#### [What needs to be done]
Set the data below down again, exactly, with every picture left out.

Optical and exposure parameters
======
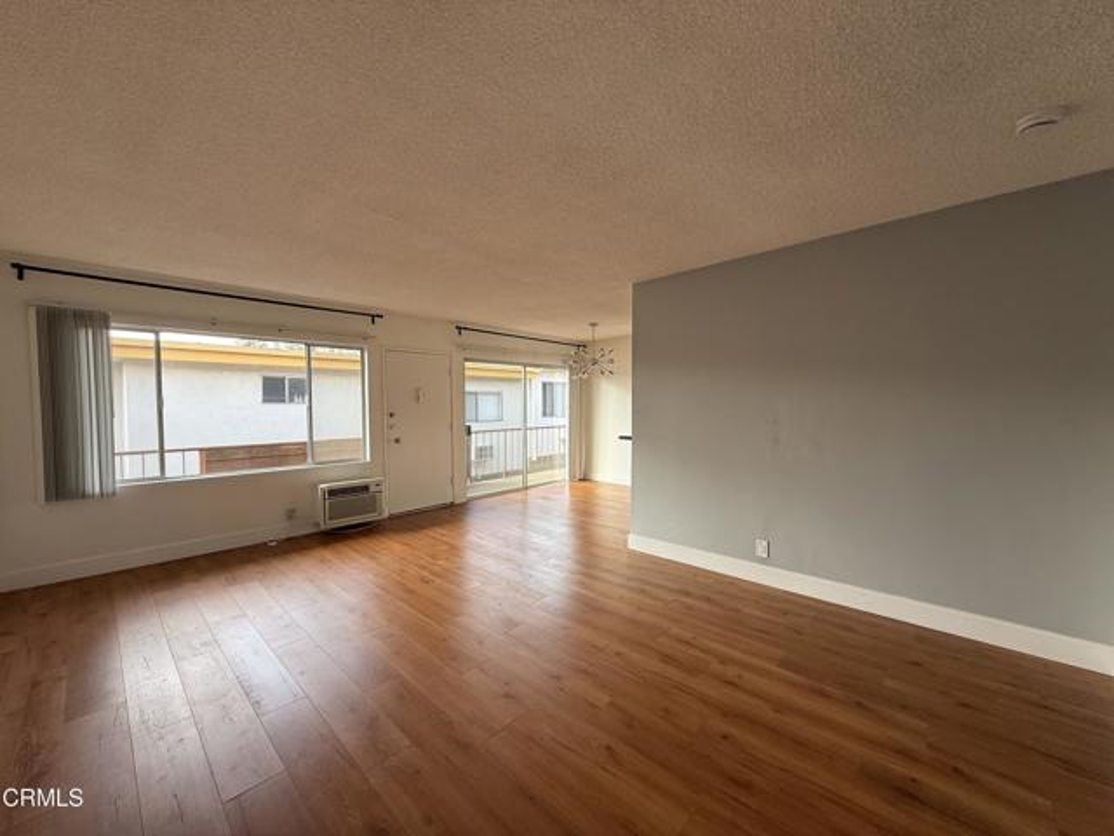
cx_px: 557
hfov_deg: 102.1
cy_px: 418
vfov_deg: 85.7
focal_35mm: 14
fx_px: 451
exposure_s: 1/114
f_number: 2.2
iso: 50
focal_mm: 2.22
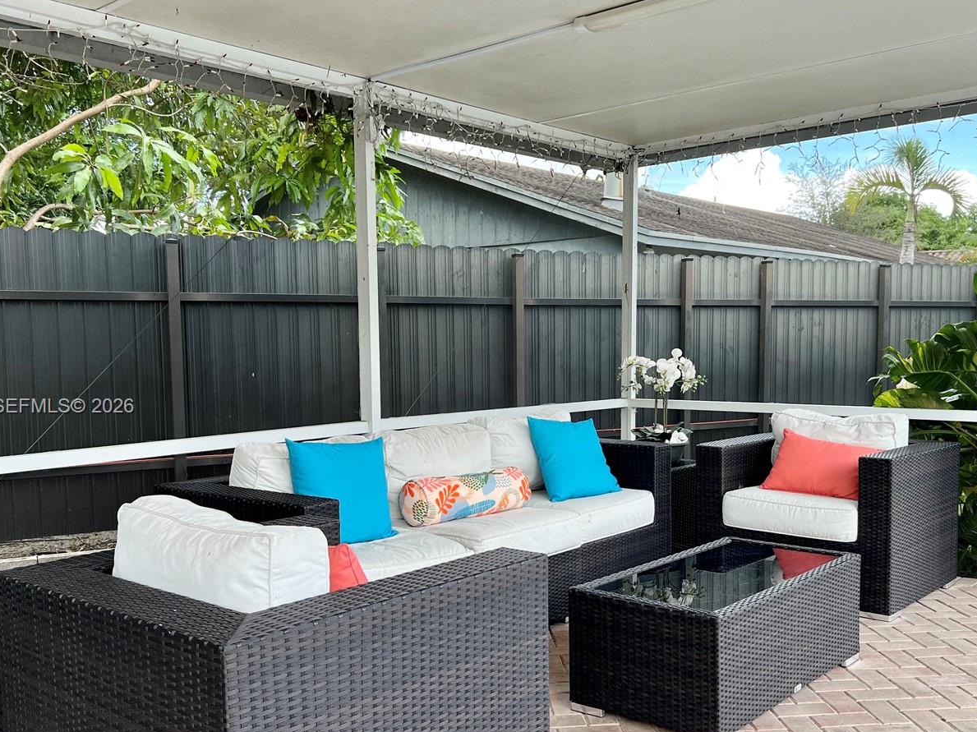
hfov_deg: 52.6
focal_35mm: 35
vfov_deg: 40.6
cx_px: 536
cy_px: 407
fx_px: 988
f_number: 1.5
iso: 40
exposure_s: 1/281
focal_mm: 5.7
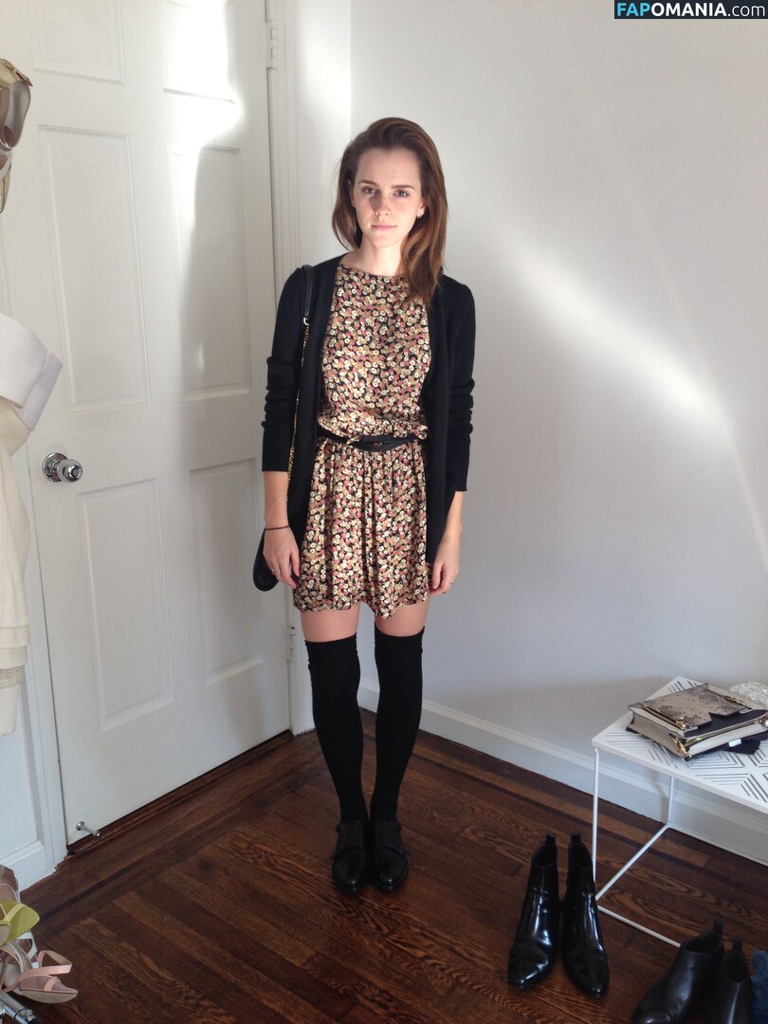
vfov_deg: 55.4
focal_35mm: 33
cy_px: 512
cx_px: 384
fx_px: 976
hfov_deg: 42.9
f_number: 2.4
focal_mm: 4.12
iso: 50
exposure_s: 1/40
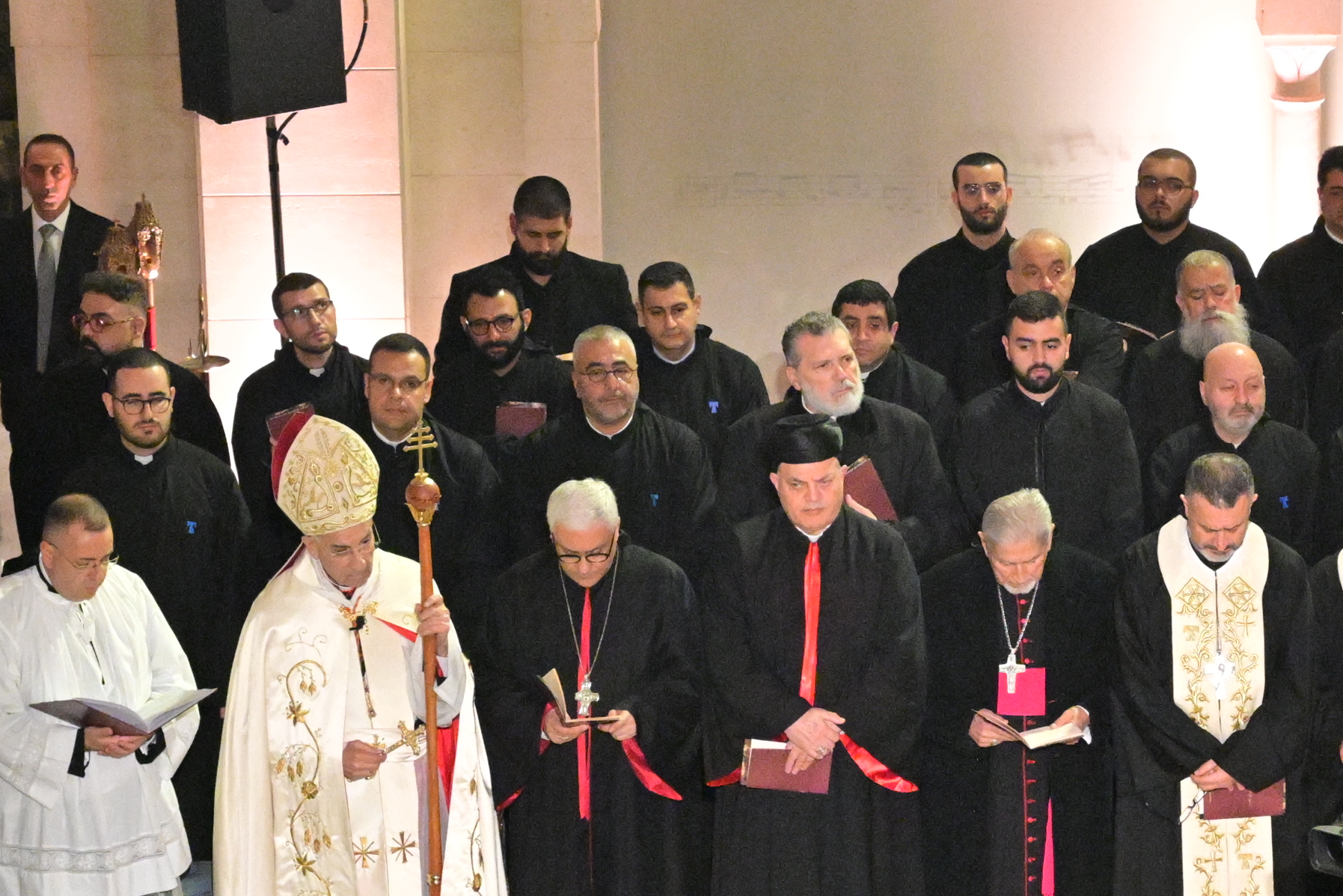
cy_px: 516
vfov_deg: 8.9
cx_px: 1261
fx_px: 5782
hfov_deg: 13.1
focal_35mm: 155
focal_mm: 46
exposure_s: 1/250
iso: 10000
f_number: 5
======
#### [Response for this exercise]
cx_px: 557
hfov_deg: 102.1
cy_px: 418
vfov_deg: 85.7
focal_35mm: 14
fx_px: 451
exposure_s: 1/114
f_number: 2.2
iso: 50
focal_mm: 2.22
hfov_deg: 52.6
focal_35mm: 35
vfov_deg: 40.6
cx_px: 536
cy_px: 407
fx_px: 988
f_number: 1.5
iso: 40
exposure_s: 1/281
focal_mm: 5.7
vfov_deg: 55.4
focal_35mm: 33
cy_px: 512
cx_px: 384
fx_px: 976
hfov_deg: 42.9
f_number: 2.4
focal_mm: 4.12
iso: 50
exposure_s: 1/40
cy_px: 516
vfov_deg: 8.9
cx_px: 1261
fx_px: 5782
hfov_deg: 13.1
focal_35mm: 155
focal_mm: 46
exposure_s: 1/250
iso: 10000
f_number: 5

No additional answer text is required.